Astier de Villatte


Astier de Villatte has been making handmade ceramics in Paris since 1996

Astier de Villatte has been making handmade ceramics in Paris since 1996, following in the tradition of the great 18th century Parisian ceramic studios.
The most famous Parisian manufacturer, Pont-aux-Choux, produced thousands of ceramic pieces between 1743 and 1788, right in the heart of the Latin Quarter. Other ceramic studios subsequently prospered in the Paris region, notably the Creil and Montereau studios in the 19th century, and the pottery makers of Choisy-le-Roi, whose workshops closed in 1938. Successor to these famous manufacturers, Astier de Villatte is now the one and only major studio to keep the tradition of artisanal ceramic production in Paris alive. 

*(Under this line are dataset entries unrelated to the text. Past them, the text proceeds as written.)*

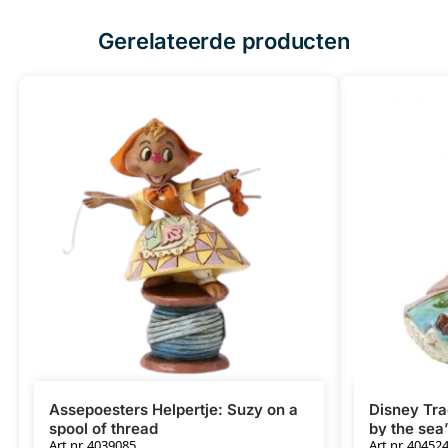
Gerelateerde producten
Assepoesters Helpertje: Suzy on a
Disney Tra
spool of thread
by the sea
Art.nr. 4039085
Art.nr. 40452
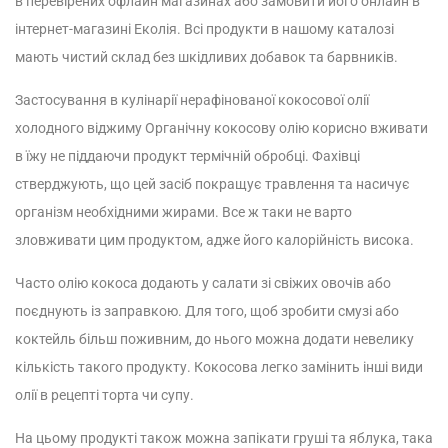
в перевірених офлайн магазинах або замовити його онлайн в
інтернет-магазині Еколія. Всі продукти в нашому каталозі
мають чистий склад без шкідливих добавок та барвників.
Застосування в кулінарії нерафінованої кокосової олії
холодного віджиму Органічну кокосову олію корисно вживати
в їжу не піддаючи продукт термічній обробці. Фахівці
стверджують, що цей засіб покращує травлення та насичує
організм необхідними жирами. Все ж таки не варто
зловживати цим продуктом, адже його калорійність висока.
Часто олію кокоса додають у салати зі свіжих овочів або
поєднують із заправкою. Для того, щоб зробити смузі або
коктейль більш поживним, до нього можна додати невелику
кількість такого продукту. Кокосова легко замінить інші види
олії в рецепті торта чи супу.
На цьому продукті також можна запікати груші та яблука, така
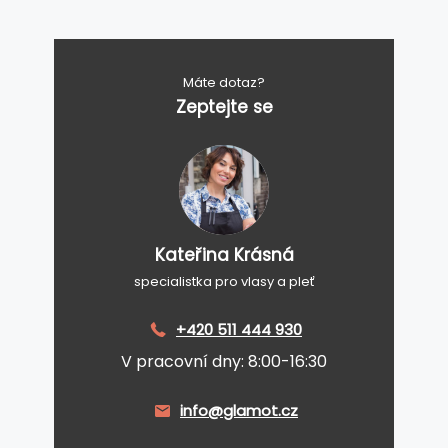
Máte dotaz?
Zeptejte se
Kateřina Krásná
specialistka pro vlasy a pleť
+420 511 444 930
V pracovní dny: 8:00-16:30
info@glamot.cz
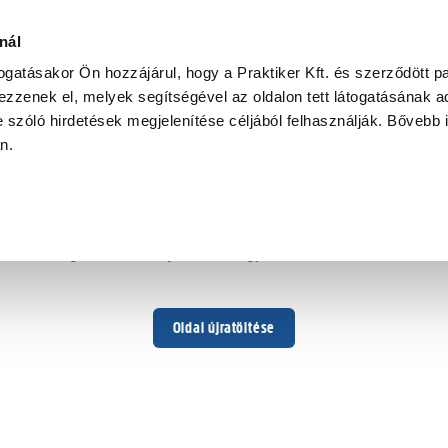
nál
togatásakor Ön hozzájárul, hogy a Praktiker Kft. és szerződött pa
zzenek el, melyek segítségével az oldalon tett látogatásának ad
 szóló hirdetések megjelenítése céljából felhasználják. Bővebb 
Hoppá ...
an.
Váratlan hiba történt
Dolgozunk a hiba javításán. Egy kis türelmet kérünk.
Oldal újratöltése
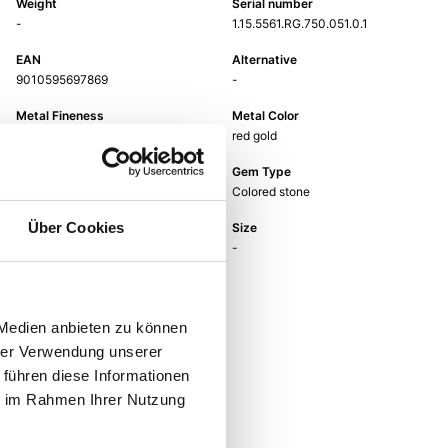
Weight
Serial number
-
1.15.5561.RG.750.051.0.1
EAN
Alternative
9010595697869
-
Metal Fineness
Metal Color
750
red gold
Gem Color
Gem Type
pink
Colored stone
Über Cookies
Gem
Size
quartz rose
-
 Medien anbieten zu können
hrer Verwendung unserer
 führen diese Informationen
ie im Rahmen Ihrer Nutzung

The Astier de Villatte designers draw inspiration from the history of decorative arts, folk art, and abandoned objects found in skips. They long to create new and original pieces that appear to have always existed: imaginary witnesses to a Paris of dreams. Artisanal production gives each ceramic object a unique aspect. Handcrafted and left to dry naturally, each piece differs from the rest. The white enamel unpredictably exposes bits of brown clay, and the occasional bumps, indentations, transparencies and small holes are considered qualities that breathe life and authenticity into each unique ceramic piece.

The production process has been developed by the Astier de Villatte creative team, updating ancestral systems of moulding and stamping that had fallen into disuse. The technique, primarily used in sculpture, was passed on to the designers by their professors at the École des Beaux Arts in Paris. Each ceramic piece is handcrafted from a sheet of clay that is placed onto a mould. The clay is sourced from quarries in the Paris basin. Even the clay sheet is handmade, which is especially rare as most artisans prefer to use a slab rolling machine.

Once removed from the moulds, the different elements making up a cup (for example) are then put together and shaped by hand before being fired for the first time.
The terra cotta piece thus obtained, known as biscuit, is enamelled using a technique specific to Astier de Villatte and then fired for a second time. The enamel contains no lead or cadmium in accordance with European legislation.

The production process is very intricate and time consuming. Each artisan is specialised in the manufacture of certain pieces, and makes them from start to finish. The only requirement is to make a beautiful object, and so the production time is consequently rather lengthy. Drying times also must be respected between the various stages of the process. It therefore takes about two weeks to make a cup. Each piece is engraved with the brand signature, an interlacing A and V, as well as the initials of the artisan who made it. 

Designers of furniture, tableware and ceramic objects for the home, as well as scented products, Ivan Pericoli and Benoît Astier de Villatte founded their company in 1996. Without knowing anything about tableware, they started the little company with a group of siblings from the Astier de Villatte family and friends from the École des Beaux Arts in Paris. Together they imagined and made ‘objects of dreams’: furniture inspired by bits and bobs found on the pavement at night, by items unearthed at Emmaüs charity shops, the Vanves flea market and thrift stores. Adapting the sculpting techniques they had learned at the École des Beaux Arts, they had fun creating everyday ceramic objects to decorate the table and home. The result was entirely original and exhilarating. The first collections were concocted with the Astier de Villatte family, in the parental home of Alexandre and Benoît Astier de Villatte. Before long, they moved to a basement studio in avenue Daumesnil. Ideas burgeoned, creative talents collided (sometimes fiercely), but the adventure had begun. They set up their first stand at the ‘Maison et Objet’ show in September 1996 and it was a mad, souk-like event. Orders flocked in from all over the world. Thereafter, Astier de Villatte pieces were sold directly from the studio and in a few ultra-Parisian stores.

Little by little, the group disbanded. From then on, Ivan Pericoli and Benoît Astier de Villatte were to steer the company’s destiny. With no advertising strategy, its reputation was built by word of mouth.
In 2000, they finally came across the shop of their dreams on the rue Saint-Honoré, close to the Palais Royal and the Louvre museum. Immediately afterwards, they left the constrictively small Daumesnil studio and moved to an enormous production space with natural light on boulevard Masséna in Paris. There, they could manage all the orders flowing in. No question of leaving the city or moving toofar from the boutique. At the time, there were about twenty artisans to work on client orders coming in from across the globe, under the leadership of furniture maker, Alexandre. Ivan Pericoli and Benoît Astier de Villatte then enlisted two associates and friends: stylist- designer, Emilie Mazeaud; and webmaster William Simon, who was to develop the website to reflect their style.

Then, in 2008, the novelty scented dishwashing liquid (made for fun and sold in the thousands) propelled them into the magical world of scented products. In collaboration with their associate, Emilie Mazeaud, and Françoise Caron, star perfumer at the Japanese fragrance company Takasago, they launched their Eaux de Cologne, hand care products and the first collection of scented candles, which took on the enchanting theme of an olfactory journey around the world.